- _Problem details_: Extract each line of the records below that contains the word "wherein".

- _Data_:
================
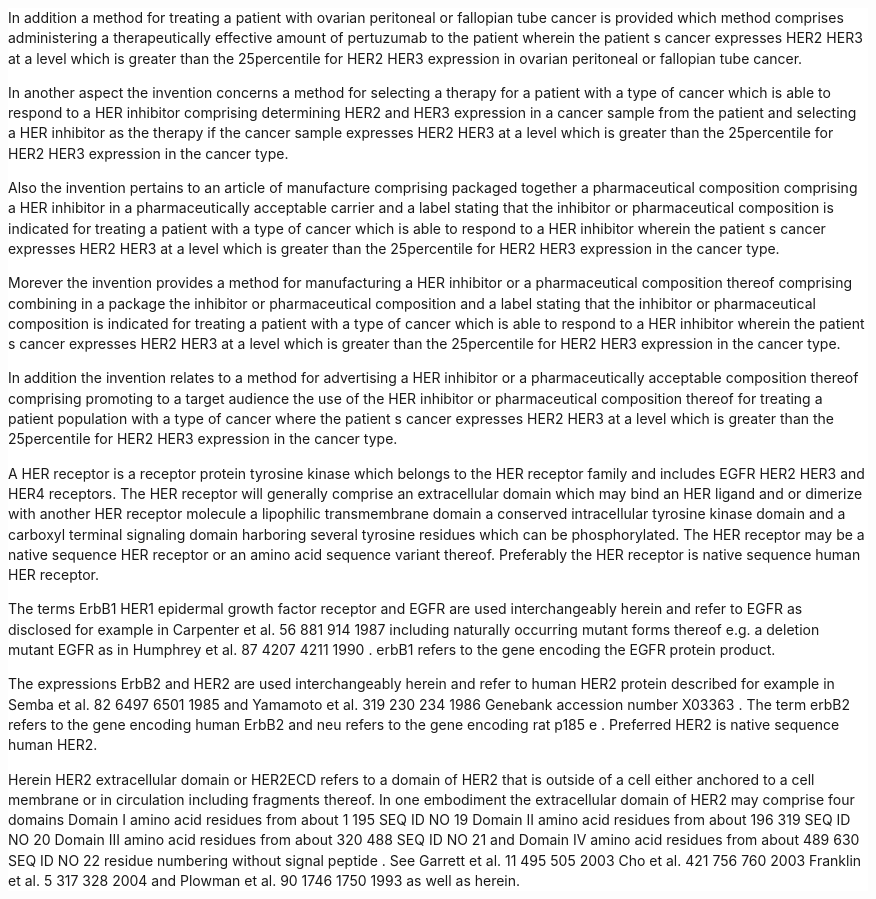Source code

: In addition a method for treating a patient with ovarian peritoneal or fallopian tube cancer is provided which method comprises administering a therapeutically effective amount of pertuzumab to the patient wherein the patient s cancer expresses HER2 HER3 at a level which is greater than the 25percentile for HER2 HER3 expression in ovarian peritoneal or fallopian tube cancer.

In another aspect the invention concerns a method for selecting a therapy for a patient with a type of cancer which is able to respond to a HER inhibitor comprising determining HER2 and HER3 expression in a cancer sample from the patient and selecting a HER inhibitor as the therapy if the cancer sample expresses HER2 HER3 at a level which is greater than the 25percentile for HER2 HER3 expression in the cancer type.

Also the invention pertains to an article of manufacture comprising packaged together a pharmaceutical composition comprising a HER inhibitor in a pharmaceutically acceptable carrier and a label stating that the inhibitor or pharmaceutical composition is indicated for treating a patient with a type of cancer which is able to respond to a HER inhibitor wherein the patient s cancer expresses HER2 HER3 at a level which is greater than the 25percentile for HER2 HER3 expression in the cancer type.

Morever the invention provides a method for manufacturing a HER inhibitor or a pharmaceutical composition thereof comprising combining in a package the inhibitor or pharmaceutical composition and a label stating that the inhibitor or pharmaceutical composition is indicated for treating a patient with a type of cancer which is able to respond to a HER inhibitor wherein the patient s cancer expresses HER2 HER3 at a level which is greater than the 25percentile for HER2 HER3 expression in the cancer type.

In addition the invention relates to a method for advertising a HER inhibitor or a pharmaceutically acceptable composition thereof comprising promoting to a target audience the use of the HER inhibitor or pharmaceutical composition thereof for treating a patient population with a type of cancer where the patient s cancer expresses HER2 HER3 at a level which is greater than the 25percentile for HER2 HER3 expression in the cancer type.

A HER receptor is a receptor protein tyrosine kinase which belongs to the HER receptor family and includes EGFR HER2 HER3 and HER4 receptors. The HER receptor will generally comprise an extracellular domain which may bind an HER ligand and or dimerize with another HER receptor molecule a lipophilic transmembrane domain a conserved intracellular tyrosine kinase domain and a carboxyl terminal signaling domain harboring several tyrosine residues which can be phosphorylated. The HER receptor may be a native sequence HER receptor or an amino acid sequence variant thereof. Preferably the HER receptor is native sequence human HER receptor.

The terms ErbB1 HER1 epidermal growth factor receptor and EGFR are used interchangeably herein and refer to EGFR as disclosed for example in Carpenter et al. 56 881 914 1987 including naturally occurring mutant forms thereof e.g. a deletion mutant EGFR as in Humphrey et al. 87 4207 4211 1990 . erbB1 refers to the gene encoding the EGFR protein product.

The expressions ErbB2 and HER2 are used interchangeably herein and refer to human HER2 protein described for example in Semba et al. 82 6497 6501 1985 and Yamamoto et al. 319 230 234 1986 Genebank accession number X03363 . The term erbB2 refers to the gene encoding human ErbB2 and neu refers to the gene encoding rat p185 e . Preferred HER2 is native sequence human HER2.

Herein HER2 extracellular domain or HER2ECD refers to a domain of HER2 that is outside of a cell either anchored to a cell membrane or in circulation including fragments thereof. In one embodiment the extracellular domain of HER2 may comprise four domains Domain I amino acid residues from about 1 195 SEQ ID NO 19 Domain II amino acid residues from about 196 319 SEQ ID NO 20 Domain III amino acid residues from about 320 488 SEQ ID NO 21 and Domain IV amino acid residues from about 489 630 SEQ ID NO 22 residue numbering without signal peptide . See Garrett et al. 11 495 505 2003 Cho et al. 421 756 760 2003 Franklin et al. 5 317 328 2004 and Plowman et al. 90 1746 1750 1993 as well as herein.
================
- _Exercise result_:
: In addition a method for treating a patient with ovarian peritoneal or fallopian tube cancer is provided which method comprises administering a therapeutically effective amount of pertuzumab to the patient wherein the patient s cancer expresses HER2 HER3 at a level which is greater than the 25percentile for HER2 HER3 expression in ovarian peritoneal or fallopian tube cancer.
Also the invention pertains to an article of manufacture comprising packaged together a pharmaceutical composition comprising a HER inhibitor in a pharmaceutically acceptable carrier and a label stating that the inhibitor or pharmaceutical composition is indicated for treating a patient with a type of cancer which is able to respond to a HER inhibitor wherein the patient s cancer expresses HER2 HER3 at a level which is greater than the 25percentile for HER2 HER3 expression in the cancer type.
Morever the invention provides a method for manufacturing a HER inhibitor or a pharmaceutical composition thereof comprising combining in a package the inhibitor or pharmaceutical composition and a label stating that the inhibitor or pharmaceutical composition is indicated for treating a patient with a type of cancer which is able to respond to a HER inhibitor wherein the patient s cancer expresses HER2 HER3 at a level which is greater than the 25percentile for HER2 HER3 expression in the cancer type.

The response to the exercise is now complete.